ACTION ITEM >> Rewrite the listing with every instance of "Unknown Words" changed to "Unknown Pool", leaving all other text unchanged.

RECORDS FOR THIS EXERCISE >>
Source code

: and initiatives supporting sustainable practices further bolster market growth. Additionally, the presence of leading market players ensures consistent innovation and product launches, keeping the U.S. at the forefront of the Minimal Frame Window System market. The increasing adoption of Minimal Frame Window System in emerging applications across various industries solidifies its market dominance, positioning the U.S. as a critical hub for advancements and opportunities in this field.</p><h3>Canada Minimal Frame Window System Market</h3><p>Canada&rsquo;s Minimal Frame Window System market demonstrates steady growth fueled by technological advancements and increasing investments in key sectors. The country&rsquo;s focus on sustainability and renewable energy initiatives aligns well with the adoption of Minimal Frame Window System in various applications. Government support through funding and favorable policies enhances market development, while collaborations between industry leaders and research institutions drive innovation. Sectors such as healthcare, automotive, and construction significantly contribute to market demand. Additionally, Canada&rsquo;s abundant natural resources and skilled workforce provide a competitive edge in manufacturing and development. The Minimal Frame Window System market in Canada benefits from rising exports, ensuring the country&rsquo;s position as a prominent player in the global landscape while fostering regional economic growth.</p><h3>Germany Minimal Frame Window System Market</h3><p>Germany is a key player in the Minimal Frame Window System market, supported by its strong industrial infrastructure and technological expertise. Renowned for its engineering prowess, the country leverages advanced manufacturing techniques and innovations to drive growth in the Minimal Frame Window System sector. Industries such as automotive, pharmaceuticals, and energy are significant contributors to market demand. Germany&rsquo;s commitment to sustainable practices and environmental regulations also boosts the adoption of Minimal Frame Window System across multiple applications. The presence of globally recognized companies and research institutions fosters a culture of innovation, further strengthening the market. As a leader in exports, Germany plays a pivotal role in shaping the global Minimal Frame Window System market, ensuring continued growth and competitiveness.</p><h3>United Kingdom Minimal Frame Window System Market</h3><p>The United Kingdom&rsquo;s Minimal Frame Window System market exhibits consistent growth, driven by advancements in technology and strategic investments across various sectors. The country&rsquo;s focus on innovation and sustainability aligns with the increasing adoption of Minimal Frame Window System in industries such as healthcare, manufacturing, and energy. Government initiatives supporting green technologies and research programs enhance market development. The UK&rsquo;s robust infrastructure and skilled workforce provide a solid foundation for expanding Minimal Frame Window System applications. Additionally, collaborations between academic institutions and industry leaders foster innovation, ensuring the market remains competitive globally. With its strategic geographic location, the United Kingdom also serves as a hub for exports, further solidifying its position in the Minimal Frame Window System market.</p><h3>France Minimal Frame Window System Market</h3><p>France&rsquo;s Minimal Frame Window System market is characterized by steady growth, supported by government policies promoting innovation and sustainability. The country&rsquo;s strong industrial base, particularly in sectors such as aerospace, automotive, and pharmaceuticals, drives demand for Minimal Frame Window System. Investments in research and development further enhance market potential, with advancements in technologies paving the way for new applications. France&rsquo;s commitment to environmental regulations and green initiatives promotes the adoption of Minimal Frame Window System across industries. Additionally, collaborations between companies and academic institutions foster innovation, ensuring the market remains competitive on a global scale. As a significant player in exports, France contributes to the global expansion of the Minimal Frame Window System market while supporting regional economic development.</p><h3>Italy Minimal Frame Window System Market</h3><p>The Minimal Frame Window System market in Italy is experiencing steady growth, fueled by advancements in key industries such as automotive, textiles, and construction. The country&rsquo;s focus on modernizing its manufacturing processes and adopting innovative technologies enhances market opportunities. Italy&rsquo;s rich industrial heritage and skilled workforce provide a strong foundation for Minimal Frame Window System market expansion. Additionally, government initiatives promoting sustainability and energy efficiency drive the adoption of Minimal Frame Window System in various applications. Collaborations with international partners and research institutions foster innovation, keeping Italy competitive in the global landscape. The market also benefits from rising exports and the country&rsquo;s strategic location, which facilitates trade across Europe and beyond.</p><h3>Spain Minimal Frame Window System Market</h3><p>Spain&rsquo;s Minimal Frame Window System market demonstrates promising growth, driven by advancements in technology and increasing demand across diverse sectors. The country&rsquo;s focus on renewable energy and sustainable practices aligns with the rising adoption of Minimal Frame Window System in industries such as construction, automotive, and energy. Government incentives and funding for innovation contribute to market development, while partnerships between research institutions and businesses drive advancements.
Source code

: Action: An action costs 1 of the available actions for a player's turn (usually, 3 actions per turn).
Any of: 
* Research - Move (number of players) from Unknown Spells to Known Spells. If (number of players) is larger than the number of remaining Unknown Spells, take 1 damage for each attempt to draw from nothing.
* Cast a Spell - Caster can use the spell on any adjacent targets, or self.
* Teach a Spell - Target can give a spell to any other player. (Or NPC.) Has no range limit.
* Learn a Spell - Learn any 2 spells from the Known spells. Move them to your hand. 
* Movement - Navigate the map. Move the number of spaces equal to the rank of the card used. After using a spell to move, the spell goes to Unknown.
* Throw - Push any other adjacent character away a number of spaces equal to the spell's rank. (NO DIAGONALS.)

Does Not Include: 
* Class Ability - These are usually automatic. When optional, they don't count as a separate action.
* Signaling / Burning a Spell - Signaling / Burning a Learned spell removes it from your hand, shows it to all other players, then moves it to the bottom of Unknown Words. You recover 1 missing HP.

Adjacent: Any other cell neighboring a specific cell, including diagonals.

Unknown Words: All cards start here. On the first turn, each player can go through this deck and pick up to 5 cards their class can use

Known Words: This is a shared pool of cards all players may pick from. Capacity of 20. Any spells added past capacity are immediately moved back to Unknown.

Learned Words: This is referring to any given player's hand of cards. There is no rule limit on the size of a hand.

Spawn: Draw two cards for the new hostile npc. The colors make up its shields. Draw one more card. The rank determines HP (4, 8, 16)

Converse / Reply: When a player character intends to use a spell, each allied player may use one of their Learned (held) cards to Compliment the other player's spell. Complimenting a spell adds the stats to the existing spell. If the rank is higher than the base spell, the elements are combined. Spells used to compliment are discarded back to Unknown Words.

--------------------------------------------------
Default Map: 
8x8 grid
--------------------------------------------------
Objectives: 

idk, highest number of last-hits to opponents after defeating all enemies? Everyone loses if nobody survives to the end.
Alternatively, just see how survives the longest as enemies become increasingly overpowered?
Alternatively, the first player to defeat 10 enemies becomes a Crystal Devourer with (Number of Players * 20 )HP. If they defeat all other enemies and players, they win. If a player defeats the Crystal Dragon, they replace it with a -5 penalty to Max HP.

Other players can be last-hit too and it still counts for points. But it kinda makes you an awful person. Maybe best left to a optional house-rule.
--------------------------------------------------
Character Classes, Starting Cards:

THE COMPLETED TASK >>
Source code

: and initiatives supporting sustainable practices further bolster market growth. Additionally, the presence of leading market players ensures consistent innovation and product launches, keeping the U.S. at the forefront of the Minimal Frame Window System market. The increasing adoption of Minimal Frame Window System in emerging applications across various industries solidifies its market dominance, positioning the U.S. as a critical hub for advancements and opportunities in this field.</p><h3>Canada Minimal Frame Window System Market</h3><p>Canada&rsquo;s Minimal Frame Window System market demonstrates steady growth fueled by technological advancements and increasing investments in key sectors. The country&rsquo;s focus on sustainability and renewable energy initiatives aligns well with the adoption of Minimal Frame Window System in various applications. Government support through funding and favorable policies enhances market development, while collaborations between industry leaders and research institutions drive innovation. Sectors such as healthcare, automotive, and construction significantly contribute to market demand. Additionally, Canada&rsquo;s abundant natural resources and skilled workforce provide a competitive edge in manufacturing and development. The Minimal Frame Window System market in Canada benefits from rising exports, ensuring the country&rsquo;s position as a prominent player in the global landscape while fostering regional economic growth.</p><h3>Germany Minimal Frame Window System Market</h3><p>Germany is a key player in the Minimal Frame Window System market, supported by its strong industrial infrastructure and technological expertise. Renowned for its engineering prowess, the country leverages advanced manufacturing techniques and innovations to drive growth in the Minimal Frame Window System sector. Industries such as automotive, pharmaceuticals, and energy are significant contributors to market demand. Germany&rsquo;s commitment to sustainable practices and environmental regulations also boosts the adoption of Minimal Frame Window System across multiple applications. The presence of globally recognized companies and research institutions fosters a culture of innovation, further strengthening the market. As a leader in exports, Germany plays a pivotal role in shaping the global Minimal Frame Window System market, ensuring continued growth and competitiveness.</p><h3>United Kingdom Minimal Frame Window System Market</h3><p>The United Kingdom&rsquo;s Minimal Frame Window System market exhibits consistent growth, driven by advancements in technology and strategic investments across various sectors. The country&rsquo;s focus on innovation and sustainability aligns with the increasing adoption of Minimal Frame Window System in industries such as healthcare, manufacturing, and energy. Government initiatives supporting green technologies and research programs enhance market development. The UK&rsquo;s robust infrastructure and skilled workforce provide a solid foundation for expanding Minimal Frame Window System applications. Additionally, collaborations between academic institutions and industry leaders foster innovation, ensuring the market remains competitive globally. With its strategic geographic location, the United Kingdom also serves as a hub for exports, further solidifying its position in the Minimal Frame Window System market.</p><h3>France Minimal Frame Window System Market</h3><p>France&rsquo;s Minimal Frame Window System market is characterized by steady growth, supported by government policies promoting innovation and sustainability. The country&rsquo;s strong industrial base, particularly in sectors such as aerospace, automotive, and pharmaceuticals, drives demand for Minimal Frame Window System. Investments in research and development further enhance market potential, with advancements in technologies paving the way for new applications. France&rsquo;s commitment to environmental regulations and green initiatives promotes the adoption of Minimal Frame Window System across industries. Additionally, collaborations between companies and academic institutions foster innovation, ensuring the market remains competitive on a global scale. As a significant player in exports, France contributes to the global expansion of the Minimal Frame Window System market while supporting regional economic development.</p><h3>Italy Minimal Frame Window System Market</h3><p>The Minimal Frame Window System market in Italy is experiencing steady growth, fueled by advancements in key industries such as automotive, textiles, and construction. The country&rsquo;s focus on modernizing its manufacturing processes and adopting innovative technologies enhances market opportunities. Italy&rsquo;s rich industrial heritage and skilled workforce provide a strong foundation for Minimal Frame Window System market expansion. Additionally, government initiatives promoting sustainability and energy efficiency drive the adoption of Minimal Frame Window System in various applications. Collaborations with international partners and research institutions foster innovation, keeping Italy competitive in the global landscape. The market also benefits from rising exports and the country&rsquo;s strategic location, which facilitates trade across Europe and beyond.</p><h3>Spain Minimal Frame Window System Market</h3><p>Spain&rsquo;s Minimal Frame Window System market demonstrates promising growth, driven by advancements in technology and increasing demand across diverse sectors. The country&rsquo;s focus on renewable energy and sustainable practices aligns with the rising adoption of Minimal Frame Window System in industries such as construction, automotive, and energy. Government incentives and funding for innovation contribute to market development, while partnerships between research institutions and businesses drive advancements.
Source code

: Action: An action costs 1 of the available actions for a player's turn (usually, 3 actions per turn).
Any of: 
* Research - Move (number of players) from Unknown Spells to Known Spells. If (number of players) is larger than the number of remaining Unknown Spells, take 1 damage for each attempt to draw from nothing.
* Cast a Spell - Caster can use the spell on any adjacent targets, or self.
* Teach a Spell - Target can give a spell to any other player. (Or NPC.) Has no range limit.
* Learn a Spell - Learn any 2 spells from the Known spells. Move them to your hand. 
* Movement - Navigate the map. Move the number of spaces equal to the rank of the card used. After using a spell to move, the spell goes to Unknown.
* Throw - Push any other adjacent character away a number of spaces equal to the spell's rank. (NO DIAGONALS.)

Does Not Include: 
* Class Ability - These are usually automatic. When optional, they don't count as a separate action.
* Signaling / Burning a Spell - Signaling / Burning a Learned spell removes it from your hand, shows it to all other players, then moves it to the bottom of Unknown Pool. You recover 1 missing HP.

Adjacent: Any other cell neighboring a specific cell, including diagonals.

Unknown Pool: All cards start here. On the first turn, each player can go through this deck and pick up to 5 cards their class can use

Known Words: This is a shared pool of cards all players may pick from. Capacity of 20. Any spells added past capacity are immediately moved back to Unknown.

Learned Words: This is referring to any given player's hand of cards. There is no rule limit on the size of a hand.

Spawn: Draw two cards for the new hostile npc. The colors make up its shields. Draw one more card. The rank determines HP (4, 8, 16)

Converse / Reply: When a player character intends to use a spell, each allied player may use one of their Learned (held) cards to Compliment the other player's spell. Complimenting a spell adds the stats to the existing spell. If the rank is higher than the base spell, the elements are combined. Spells used to compliment are discarded back to Unknown Pool.

--------------------------------------------------
Default Map: 
8x8 grid
--------------------------------------------------
Objectives: 

idk, highest number of last-hits to opponents after defeating all enemies? Everyone loses if nobody survives to the end.
Alternatively, just see how survives the longest as enemies become increasingly overpowered?
Alternatively, the first player to defeat 10 enemies becomes a Crystal Devourer with (Number of Players * 20 )HP. If they defeat all other enemies and players, they win. If a player defeats the Crystal Dragon, they replace it with a -5 penalty to Max HP.

Other players can be last-hit too and it still counts for points. But it kinda makes you an awful person. Maybe best left to a optional house-rule.
--------------------------------------------------
Character Classes, Starting Cards:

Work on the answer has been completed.